Ica diam tak menjawab, tapi spontan berdiri lalu melangkah menaiki tangga menuju lantai 2. Aku sendiri lalu merogoh sapu tangan di saku, kuseka wajah, leher dan tangan yang tadi ditempeli keringat bercampur debu hingga mengering. Takpuas dengan sapu tangan yang juga sudah lusuh, kuambil berlembar-lembar tissue Ica yang tertinggal di bangku. Kuseka ulang wajah, leher dan tangan dengannya.

Diam-diam aku merenung, naluri mahkluk hidup ternyata dibikin sama kalau sedang berurusan dengan asmara. Tanaman, hewan sampai manusia akan memiliki gerak refleks bersolek untuk menarik pasangan atau menarik faktor penyebab tersampaikannya cinta. Kelopak bunga yang indah saat mekar akan menarik serangga yang membantu benang sari bertemu putik. Berbagai bangsa hewan dari tingkatan amphibi sampai mamalia, menjadi lebih menawan tampilannya saat musim kimpoi. Mamalia itu termasuk aku dan kalian, bangsa primata tertinggi.

Lima menit berlalu, Ica dan Restu muncul mendekatiku yang sedang duduk termenung. Restu menguntit di belakang Ica atau mungkin memang sengaja dihalangi Ica, berdiri mereka tepat di depanku. Aku pun bangkit berdiri, kuambil tas dan kusandang di bahu kanan. Kupandang Restu yang senyum-senyum di belakang Ica.
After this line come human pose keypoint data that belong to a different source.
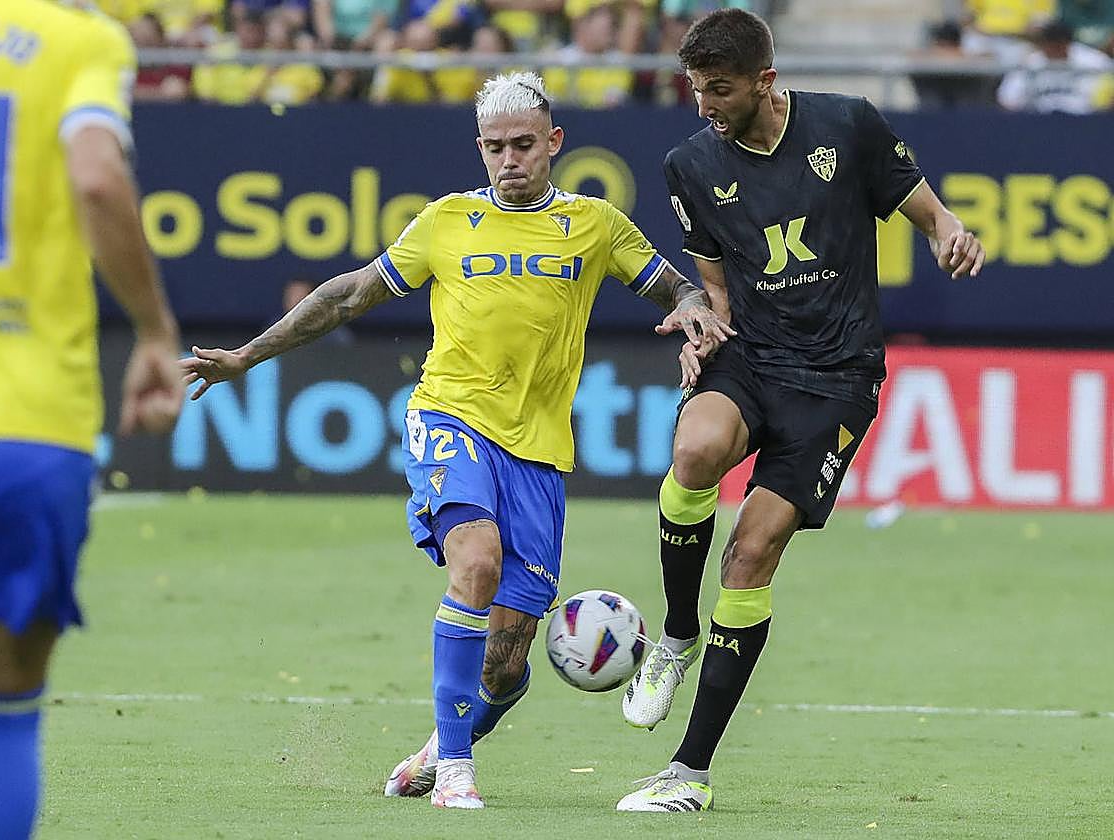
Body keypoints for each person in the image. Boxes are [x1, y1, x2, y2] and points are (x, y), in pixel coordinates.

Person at [179, 71, 733, 810]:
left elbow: (670, 284)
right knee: (475, 561)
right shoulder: (445, 221)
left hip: (537, 451)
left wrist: (694, 307)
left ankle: (443, 745)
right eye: (496, 147)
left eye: (524, 145)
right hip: (450, 416)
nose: (510, 159)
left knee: (505, 666)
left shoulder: (595, 224)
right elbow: (349, 293)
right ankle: (460, 773)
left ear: (554, 143)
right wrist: (247, 355)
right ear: (480, 149)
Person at [616, 9, 985, 812]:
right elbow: (714, 285)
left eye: (719, 89)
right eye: (696, 89)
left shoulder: (846, 126)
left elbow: (927, 208)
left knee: (750, 555)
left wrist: (950, 232)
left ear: (765, 81)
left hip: (838, 378)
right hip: (752, 355)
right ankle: (676, 634)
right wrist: (701, 328)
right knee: (694, 453)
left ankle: (690, 773)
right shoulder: (689, 163)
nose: (704, 104)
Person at [0, 1, 185, 837]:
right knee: (5, 720)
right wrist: (152, 328)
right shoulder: (83, 41)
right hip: (37, 429)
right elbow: (98, 175)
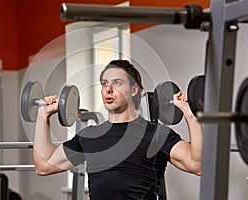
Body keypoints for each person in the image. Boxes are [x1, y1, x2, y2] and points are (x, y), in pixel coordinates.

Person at [33, 59, 203, 200]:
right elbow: (44, 165)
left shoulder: (156, 134)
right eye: (104, 83)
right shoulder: (90, 136)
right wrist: (43, 116)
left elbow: (198, 165)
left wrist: (190, 114)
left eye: (117, 83)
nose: (108, 89)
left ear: (134, 89)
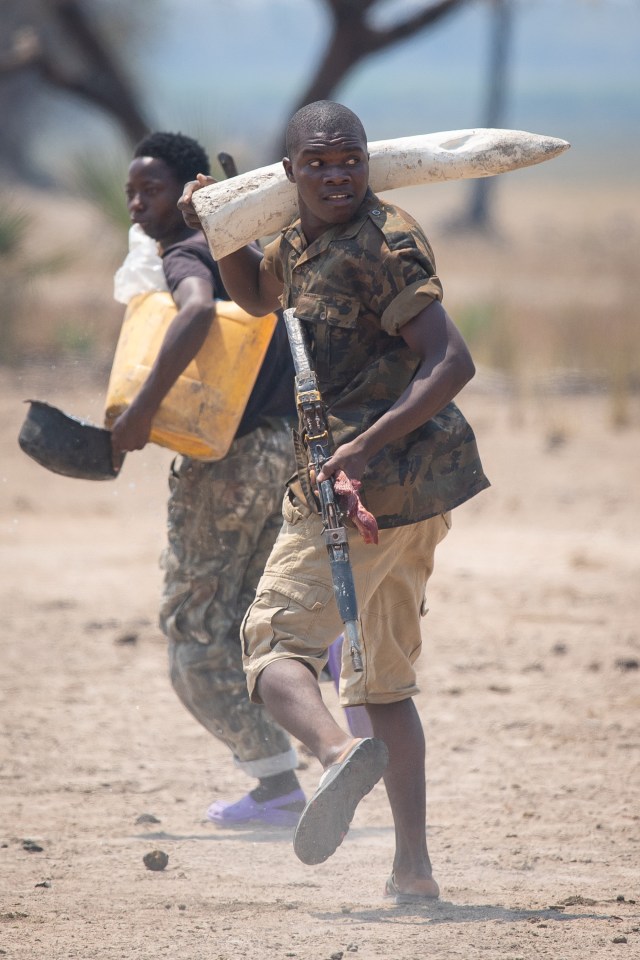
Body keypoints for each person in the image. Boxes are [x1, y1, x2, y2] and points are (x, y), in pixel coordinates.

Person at [180, 101, 489, 900]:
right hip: (413, 486)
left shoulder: (384, 240)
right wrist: (220, 225)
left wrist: (362, 446)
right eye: (317, 163)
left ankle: (330, 754)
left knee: (270, 642)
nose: (336, 174)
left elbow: (450, 361)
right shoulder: (298, 238)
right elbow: (255, 298)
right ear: (291, 173)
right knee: (383, 683)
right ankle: (413, 873)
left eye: (348, 159)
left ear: (367, 160)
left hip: (370, 485)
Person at [110, 131, 307, 827]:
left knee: (194, 640)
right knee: (244, 619)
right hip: (287, 449)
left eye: (153, 190)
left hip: (234, 458)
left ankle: (279, 785)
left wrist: (136, 416)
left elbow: (194, 313)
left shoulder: (192, 250)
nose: (139, 204)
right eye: (131, 191)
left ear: (191, 187)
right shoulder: (244, 249)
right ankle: (296, 765)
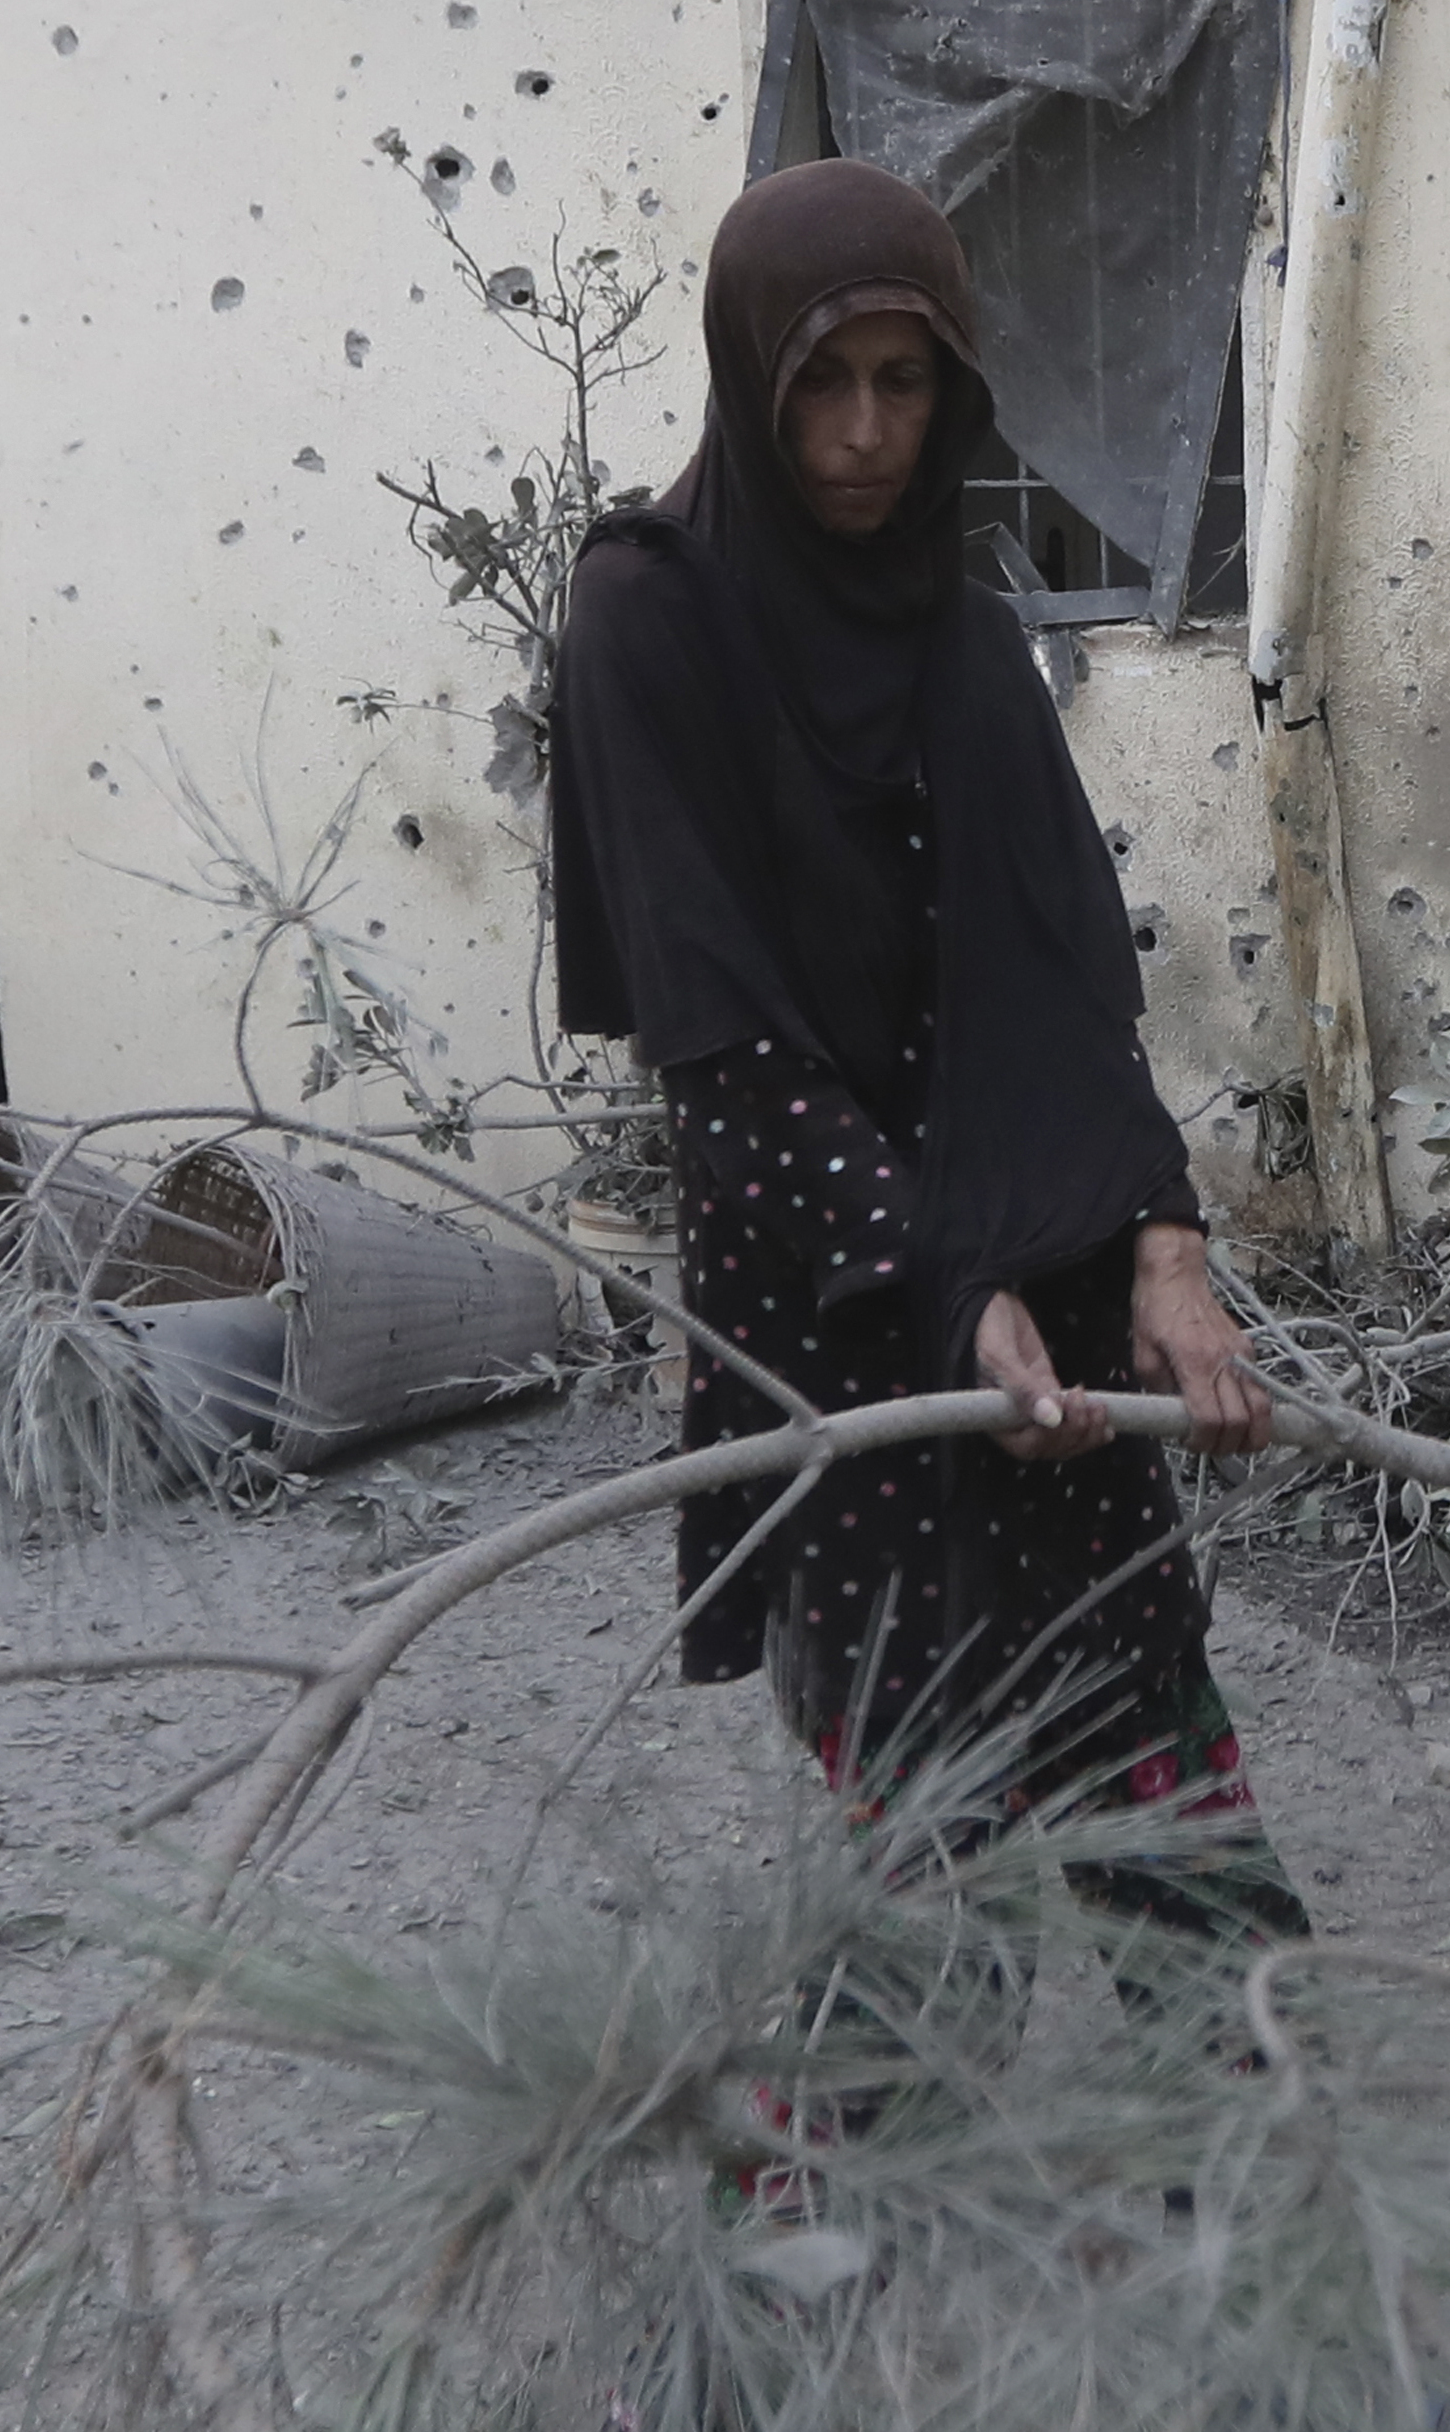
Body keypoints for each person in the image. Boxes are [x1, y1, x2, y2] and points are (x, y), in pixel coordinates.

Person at [547, 156, 1307, 1965]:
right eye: (821, 383)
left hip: (1034, 1242)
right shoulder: (652, 622)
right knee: (925, 1839)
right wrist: (929, 1292)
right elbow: (722, 1051)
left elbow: (1066, 989)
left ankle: (1248, 2185)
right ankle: (831, 2230)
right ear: (749, 378)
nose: (864, 436)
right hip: (832, 1281)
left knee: (1156, 1762)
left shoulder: (964, 638)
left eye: (907, 384)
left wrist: (1168, 1252)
Ica sendiri masih memasang tampang serius dan menatapku tajam, menagih cerita rahasia tentang pacarnya yang kujanjikan.

Aku pun duduk lagi, kuajak mereka berdua juga mengikuti duduk di kursi. Ica mengambil tempat di sebelahku, sedang Restu duduk di bangku satunya.

"Yakin Res malam ini mau ngelab?" tanyaku justru kepada Restu, mengabaikan Ica - sengaja.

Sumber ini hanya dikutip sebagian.